Two-Pronged Approach Brings Hope for Bowel Cancer Treatment
1 March 2011 – ICR scientists have discovered that blocking two cell DNA repair routes at once could provide a completely new way to treat bowel cancer and potentially other cancers.
The team blocked the action of a protein called PINK1 in bowel cancer cells in the laboratory. PINK1 helps protect cells from DNA damage and blocking it caused an increase in DNA damage.
In healthy cells, this is repaired by proteins called MLH1 or MSH2 – which fix DNA damage. But cancer cells often have faults in MLH1 or MSH2 and cannot repair these faults. The accumulative effect of losing both the PINK1 and MLH1 and MSH2 proteins causes DNA mistakes to build up to the point where the cancer cell dies.
This approach of blocking two pathways at once is known as synthetic lethality, which was first pioneered in cancer by the ICR’s Professor Alan Ashworth and is already used in a number of cancer drugs under development.

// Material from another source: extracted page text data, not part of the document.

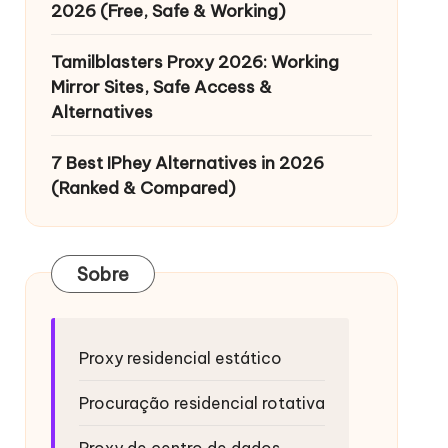
2026 (Free, Safe & Working)
Tamilblasters Proxy 2026: Working
Mirror Sites, Safe Access &
Alternatives
7 Best IPhey Alternatives in 2026
(Ranked & Compared)
Sobre
Proxy residencial estático
Procuração residencial rotativa
Proxy de centro de dados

Faulty genes including MSH1 and MLH2 are found in the inherited condition Lynch Syndrome as well as non-inherited forms of bowel cancer. People with Lynch Syndrome have a significantly increased chance of developing bowel and other cancers.
Targeting PINK1 is not currently possible in patients. But developing drugs that can mimic these effects could provide new ways to treat bowel cancer patients who have faulty MLH1 or MSH2 genes.